L’an dernier, le Fonds de garantie a pris en charge environ 110 000 victimes d’actes commis en France ou à l’étranger, selon son rapport d’activités 2018. Parmi celles-ci, on déplore un nombre record de victimes d’accidents de la circulation causés par un tiers non assuré ou non identifié.

Les demandes d’indemnisation par le Fonds de Garantie des Assurances Obligatoires de dommage (FGAO) étaient dues en 2018 à 37 009 accidents dont 34 971 concernaient la circulation automobile, où il y avait eu des victimes blessées dans près d’un tiers des cas. Ces sinistres ont provoqué 11 420 corporels graves. Un constat très lourd, comme le souligne Philippe Roux, président du Fonds : « jamais le FGAO n’a autant indemnisé de victimes blessées par un accident de la circulation causé par un conducteur dépourvu d’assurance qu’en 2018. Le Fonds de Garantie s’est engagé dans une mobilisation nationale pour endiguer ce fléau ». Un montant de 178,8 M€ a été versé par le FGAO au titre des indemnités aux victimes. Pour sa part, le FGTI (Fonds de Garantie des Victimes des actes de Terrorisme et d’autres Infractions) a versé 396,2 M€ d’indemnités aux 73 874 victimes dont 783 avaient subi un attentat (13 novembre 2015, 14 juillet 2016, autres attentats). Au total, les indemnités versées en 2018 par le Fonds de garantie ont représenté 575 M€.
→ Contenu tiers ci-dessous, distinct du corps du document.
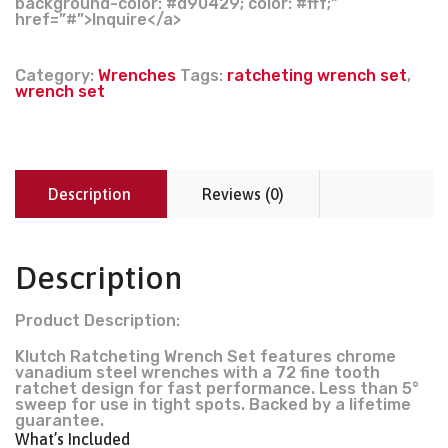
background-color: #d90429; color: #fff;”
href=”#”>Inquire</a>
Category:
Wrenches
Tags:
ratcheting wrench set
,
wrench set
Description
Reviews (0)
Description
Product Description:
Klutch Ratcheting Wrench Set features chrome
vanadium steel wrenches with a 72 fine tooth
ratchet design for fast performance. Less than 5°
sweep for use in tight spots. Backed by a lifetime
guarantee.
What’s Included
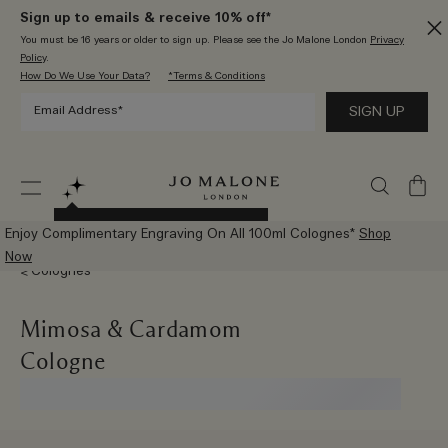
Sign up to emails & receive 10% off*
You must be 16 years or older to sign up. Please see the Jo Malone London
Privacy
Policy
.
How Do We Use Your Data?
*Terms & Conditions
My
Bag
Try The New AI Scent Advisor
Enjoy Complimentary Engraving On All 100ml Colognes*
Shop
Now
Colognes
Mimosa & Cardamom
Cologne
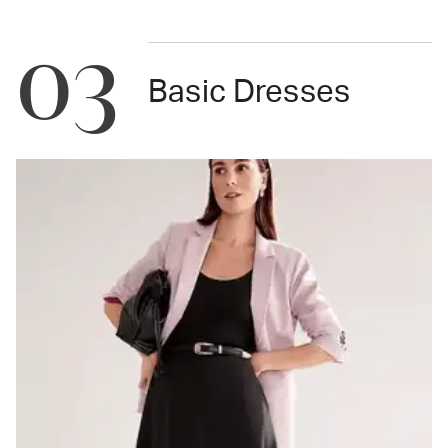
03
Basic Dresses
Dans le cadre de priorités définies par le gouvernement, le Fonds de Garantie se mobilise pour être davantage connu du grand public et lutter contre le non-recours, en vue de permettre aux victimes de faire valoir leurs droits à l’indemnisation. En 2016, un état des lieux a été réalisé par le Fonds. Depuis, des actions sont menées dans de nombreux domaines (financier, technique, informatique, numérique, etc.) dans l’optique de faire évoluer l’organisme. Le diagnostic a mis en évidence la nécessité de renforcer la pédagogie, la communication et la transparence. Autre priorité du Fonds, celle de simplifier le parcours d’indemnisation des victimes. Régi par le droit, celui-ci s’avère complexe. « Notre devoir est d’accompagner les victimes de la façon la plus personnalisée et la plus efficace qui soit, y compris avec des collaborateurs présents sur le terrain », notifie Julien Rencki, directeur général du Fonds de Garantie. Le troisième objectif est d’apporter des réponses plus concrètes aux victimes, en particulier celles gravement blessées, pour les aider à surmonter leur handicap au quotidien.
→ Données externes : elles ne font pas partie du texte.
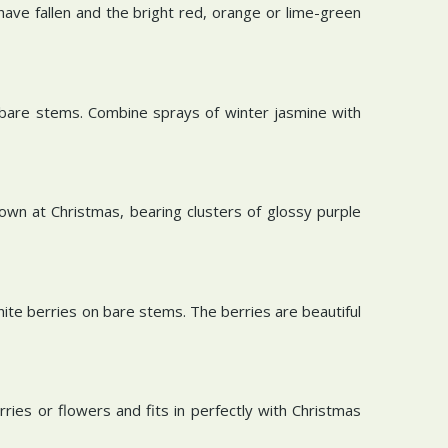
ave fallen and the bright red, orange or lime-green
n bare stems. Combine sprays of winter jasmine with
 own at Christmas, bearing clusters of glossy purple
hite berries on bare stems. The berries are beautiful
rries or flowers and fits in perfectly with Christmas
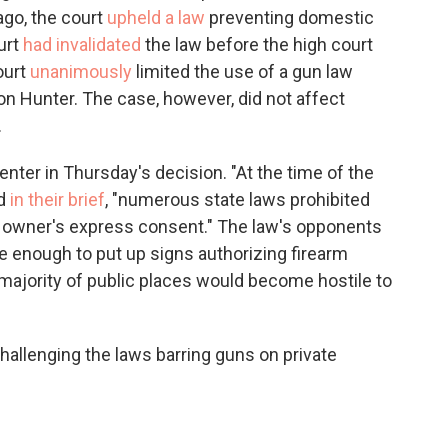
ago, the court
upheld a law
preventing domestic
urt
had invalidated
the law before the high court
ourt
unanimously
limited the use of a gun law
n Hunter. The case, however, did not affect
.
nter in Thursday's decision. "At the time of the
ed
in their brief
, "numerous state laws prohibited
he owner's express consent." The law's opponents
e enough to put up signs authorizing firearm
 majority of public places would become hostile to
allenging the laws barring guns on private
Le Fonds de Garantie doit devenir « une référence  dans la gestion des différentes typologies d’indemnisation qui lui sont confiées », indique Michel Gougnard, président du FGAO. Plus précisément vis-à-vis du FGAO, « si nous ne voulons pas augmenter les contributions de nos assurés et/ou des assureurs, le seul levier qui reste à notre disposition est celui de la réduction du nombre d’accidents causés par les non-assurés, c’est-à-dire celui de la prévention », ajoute-t-il.
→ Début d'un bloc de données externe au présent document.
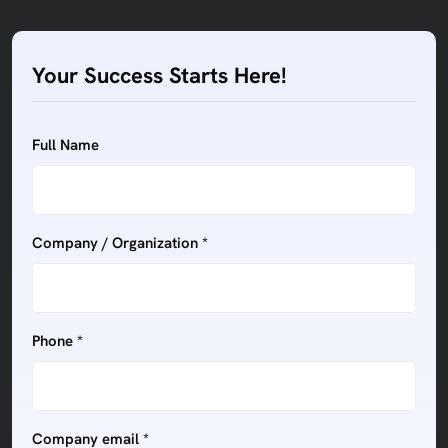
Your Success Starts Here!
Full Name
Company / Organization *
Phone *
Company email *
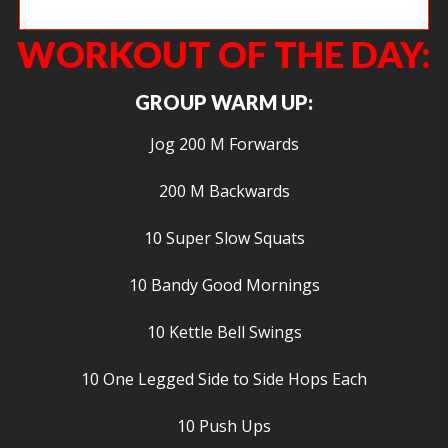
Everything is worse with dumbbells… Everything.
WORKOUT OF THE DAY:
GROUP WARM UP:
Jog 200 M Forwards
200 M Backwards
10 Super Slow Squats
10 Bandy Good Mornings
10 Kettle Bell Swings
10 One Legged Side to Side Hops Each
10 Push Ups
Concernant le FGTI, la démarche qualitative engagée a entraîné l’adoption d’une charte des victimes, actuellement en cours de révision. En outre, une charte de l’expertise médicale est désormais effective. C’est un moment « particulièrement délicat pour lequel il faut beaucoup de tact et une collaboration harmonieuse de tous les acteurs », explique Pierre Delmas-Goyon, président du FGTI. Le FGTI a réalisé une enquête auprès des victimes qui révèle une perception très favorable de l’organisme. Toutefois, lorsque le fonds de garantie est difficilement identifiable et son fonctionnement peu explicite auprès des victimes, il peut éveiller de la méfiance. Une enquête plus approfondie que la précédente sera réalisée dans les prochains mois pour compléter cette vision.